▶ Extracted page text data
• • • • • • •
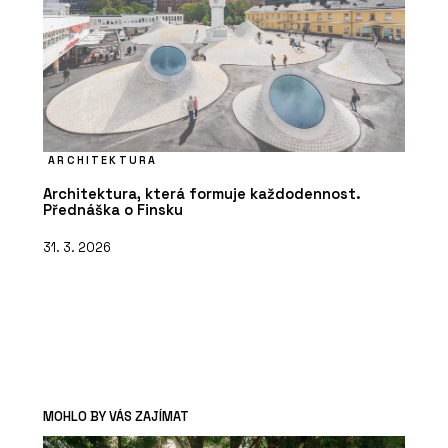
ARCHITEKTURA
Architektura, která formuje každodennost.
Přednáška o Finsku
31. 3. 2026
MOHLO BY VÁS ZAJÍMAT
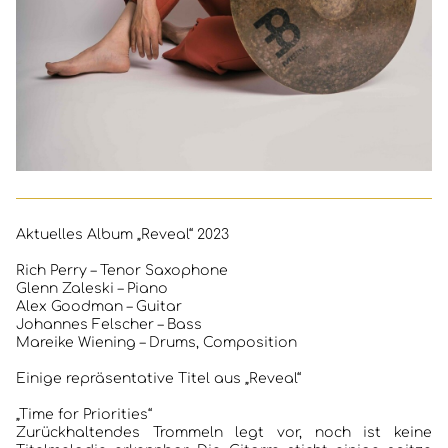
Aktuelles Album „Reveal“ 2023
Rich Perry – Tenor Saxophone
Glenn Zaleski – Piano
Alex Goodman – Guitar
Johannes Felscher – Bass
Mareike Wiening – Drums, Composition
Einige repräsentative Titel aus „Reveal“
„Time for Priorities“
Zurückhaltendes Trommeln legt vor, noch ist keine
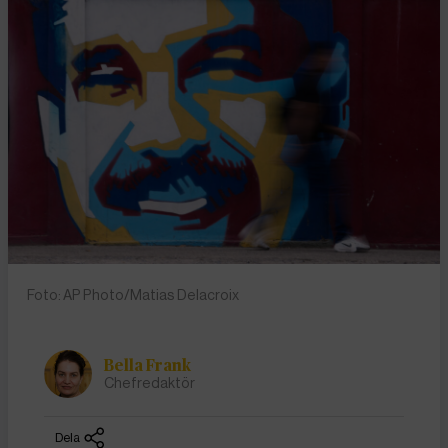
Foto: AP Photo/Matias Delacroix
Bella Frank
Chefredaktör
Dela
• • • • • • •
▶ What the exercise asks
Leave every picture out and write out, word for word, the lines from the one that contains "Architektura, která formuje každodennost." through the last line of the records.

▶ Result of the task
Architektura, která formuje každodennost.
Přednáška o Finsku
31. 3. 2026
MOHLO BY VÁS ZAJÍMAT
Aktuelles Album „Reveal“ 2023
Rich Perry – Tenor Saxophone
Glenn Zaleski – Piano
Alex Goodman – Guitar
Johannes Felscher – Bass
Mareike Wiening – Drums, Composition
Einige repräsentative Titel aus „Reveal“
„Time for Priorities“
Zurückhaltendes Trommeln legt vor, noch ist keine
Foto: AP Photo/Matias Delacroix
Bella Frank
Chefredaktör
Dela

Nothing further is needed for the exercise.